ECLI:NL:RBARN:2009:BI6704
Rechtbank Arnhem
- Voorlopige voorziening
- Rechtspraak.nl
Afwijzing vordering tot ontruiming van huurwoning wegens geluidsoverlast
In deze zaak heeft de Rechtbank Arnhem op 29 april 2009 uitspraak gedaan in een kort geding waarin de verhuurder, Stichting Woonstede, een vordering heeft ingesteld tot ontruiming van een flatwoning door de huurster, [gedaagde partij], vanwege geluidsoverlast. De huurster, een moeder van twee jonge kinderen, was gedwongen verhuisd naar de huidige flat vanwege de voorgenomen sloop van haar vorige woning. De verhuurder stelde dat de huurster zich niet aan de verplichtingen uit de huurovereenkomst hield, die onder andere inhielden dat er geen overlast voor omwonenden mocht zijn. De omwonenden hadden herhaaldelijk geklaagd over geluidsoverlast, waaronder schreeuwen, rennen en ruzies, wat leidde tot een verslechtering van hun woongenot.

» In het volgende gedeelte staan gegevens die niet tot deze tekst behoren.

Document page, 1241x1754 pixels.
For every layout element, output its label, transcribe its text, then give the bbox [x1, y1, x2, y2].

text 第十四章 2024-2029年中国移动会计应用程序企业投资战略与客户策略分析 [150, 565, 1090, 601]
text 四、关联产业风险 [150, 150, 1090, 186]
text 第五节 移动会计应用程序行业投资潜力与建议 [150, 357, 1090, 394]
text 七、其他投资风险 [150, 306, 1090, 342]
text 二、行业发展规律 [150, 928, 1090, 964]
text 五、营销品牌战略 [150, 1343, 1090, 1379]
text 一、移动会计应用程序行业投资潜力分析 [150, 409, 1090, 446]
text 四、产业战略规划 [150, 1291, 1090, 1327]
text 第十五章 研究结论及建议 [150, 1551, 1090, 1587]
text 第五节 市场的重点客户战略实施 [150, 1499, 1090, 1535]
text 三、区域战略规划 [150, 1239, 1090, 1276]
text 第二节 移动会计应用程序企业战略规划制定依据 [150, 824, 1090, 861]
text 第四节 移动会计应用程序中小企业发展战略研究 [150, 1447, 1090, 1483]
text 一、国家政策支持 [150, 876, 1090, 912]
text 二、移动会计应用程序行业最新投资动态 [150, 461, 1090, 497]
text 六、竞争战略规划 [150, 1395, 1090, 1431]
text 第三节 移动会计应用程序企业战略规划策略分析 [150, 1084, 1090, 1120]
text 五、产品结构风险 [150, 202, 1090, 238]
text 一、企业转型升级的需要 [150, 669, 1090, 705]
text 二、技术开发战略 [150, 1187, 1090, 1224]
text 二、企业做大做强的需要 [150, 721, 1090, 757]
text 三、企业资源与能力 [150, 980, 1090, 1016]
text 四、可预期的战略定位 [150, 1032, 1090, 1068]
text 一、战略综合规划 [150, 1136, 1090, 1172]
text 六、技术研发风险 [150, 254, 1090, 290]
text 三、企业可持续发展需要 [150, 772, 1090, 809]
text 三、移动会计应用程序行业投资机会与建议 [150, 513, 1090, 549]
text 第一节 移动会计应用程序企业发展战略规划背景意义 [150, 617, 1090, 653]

De kantonrechter heeft echter geoordeeld dat de verhuurder onvoldoende rekening heeft gehouden met de omstandigheden van de huurster en haar kinderen. De rechter benadrukte dat de huurster in een moeilijke situatie verkeerde en dat de klachten van de omwonenden niet voldoende ernstig waren om een ontruiming te rechtvaardigen. De rechter concludeerde dat de verhuurder verantwoordelijk was voor het creëren van een situatie waarin de huurster, die al gedwongen was te verhuizen, nu in een ongeschikte woonomgeving was beland. De vordering tot ontruiming werd afgewezen, en de verhuurder werd veroordeeld in de proceskosten van de huurster.
De uitspraak benadrukt het belang van een zorgvuldige afweging van de belangen van zowel huurders als verhuurders, vooral in situaties waarin gezinnen met kinderen betrokken zijn. De rechter heeft de verhuurder opgedragen om te zoeken naar een structurele oplossing voor de overlast, waarbij de huurster haar medewerking moet verlenen. Dit vonnis onderstreept de bescherming die de wet biedt aan huurders en de noodzaak voor verhuurders om hun verantwoordelijkheden serieus te nemen.